Chatbots are currently seeing extensive
implementation in online customer services,
appointment booking (doctor’s appointment,
business appointments etc.), providing
psychological counselling, and question
answering. Bots like Facebook messenger chatbot
allows businesses to communicate effectively
with their customers.
Such chatbots can range from simple domainspecific question answering bots to more random
chatter bot which can even simulate personality
traits such as empathy, sense of humour,
compassion etc.
The generative chatbot built for this paper uses a
transformer architecture and the Retrieval based
bot uses a Deep Neural Net architecture. A
generative Transformer model takes each word of
an input sequence, processes them in parallel and
outputs the probability of the next word in the
output sequence. The Transformer model
implemented in this paper is based directly on
the paper by Vaswani et. al., 2017 [1], which first
brought transformers into existence. The
Transformer model discussed in this paper had
been trained on the WMT 2014 English-German
dataset, which is an English to German
translation dataset consisting of about 4.5 million
sentence pairs and on the significantly larger
WMT2014 English-French translation dataset
consisting of 36M sentences and split tokens into
a 32000 word-piece vocabulary. This is also the
base model for many architectures performing
different NLP tasks, including building chatbots.
This model does quite well on Neural Machine
Translation tasks, with a BLEU score of 41.0 on
the big model trained on English-French dataset.
BLEU score is a popular metric in NLP for
evaluating the quality of a generated sequence by
computing the number of n-grams in the machine
generated sequence matching against the n-grams
in the target sequence provided by a human. An
n-gram here is a n-word ordered set which is a
subsequence of any given sequence. In the Neural
Machine Translation task, a model learns to relate
words/phrases of the input language to
words/phrases of the target language. When it
comes to building a chatbot, this particular base
model needs to be altered to do the job. The
Blenderbot (Roller et. al., 2020) [2] uses the
transformer of [1] as its base model and builds
three different architectures on top of this base
model: a retrieval-based architecture, a generative
architecture and a retrieve-and-refine model.

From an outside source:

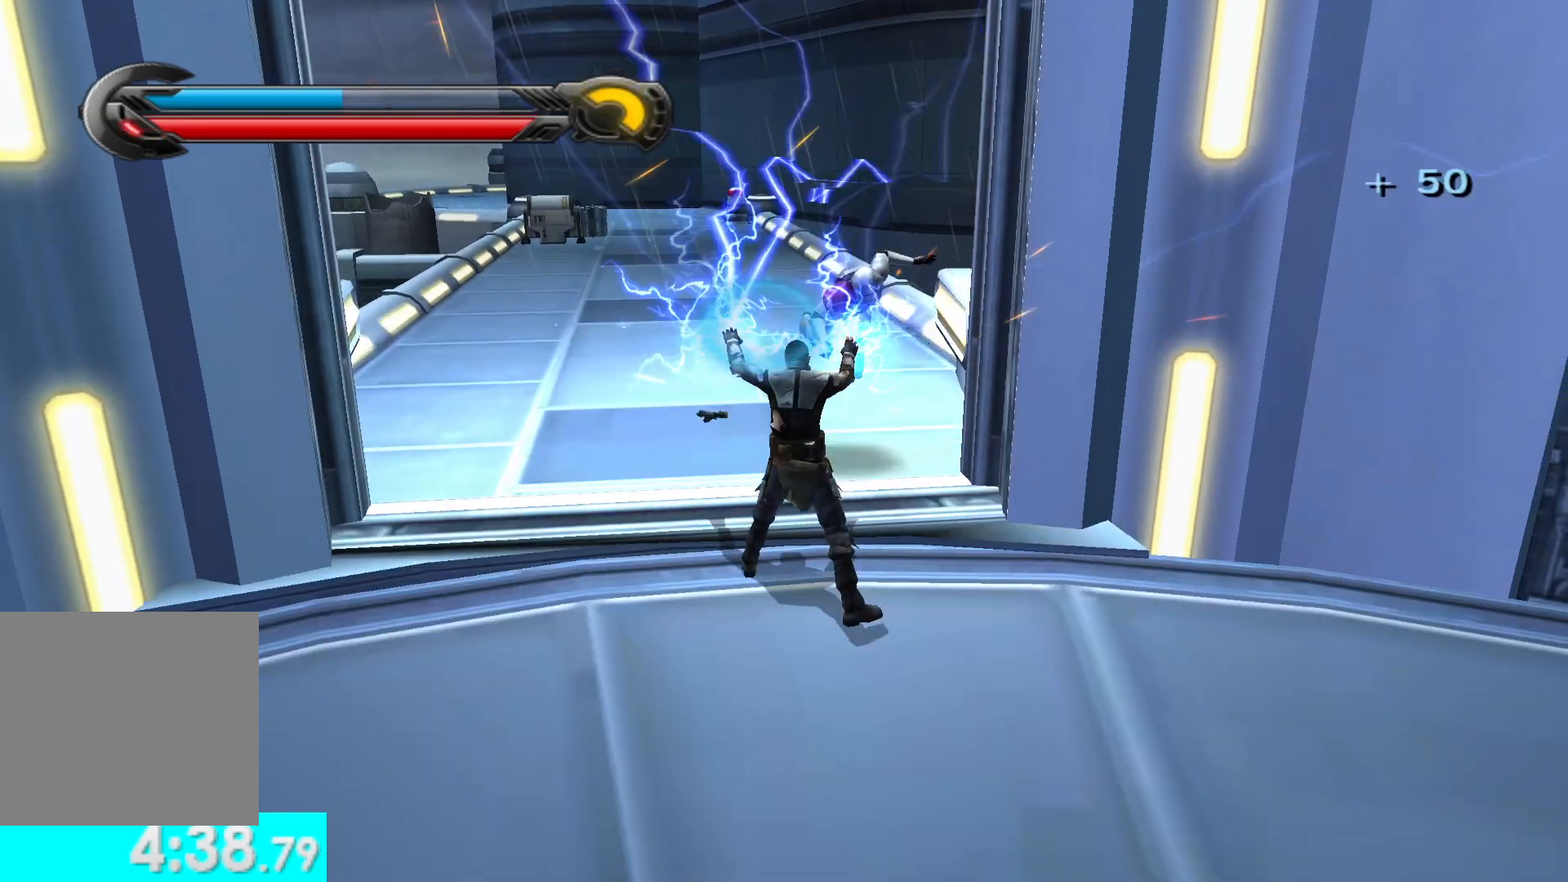
{"buttons": [], "left_stick": "down", "right_stick": "center", "events": [[200, "left_stick", "down"], [200, "right_stick", "center"], [217, "L2", "up"], [217, "Y", "up"]]}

The
retrieval-based architecture of Blenderbot uses
two poly-encoder models (Humeau et. al., 2020)
[3] which is a pre-trained architecture with an
additional pre-trained attention mechanism for
increasing the number of global feature
representations. Also, it uses a ranking system
based on cross-entropy loss of one correct sample
and multiple negative samples. The generative
model is inspired by ParlAI (Miller et. al., 2017)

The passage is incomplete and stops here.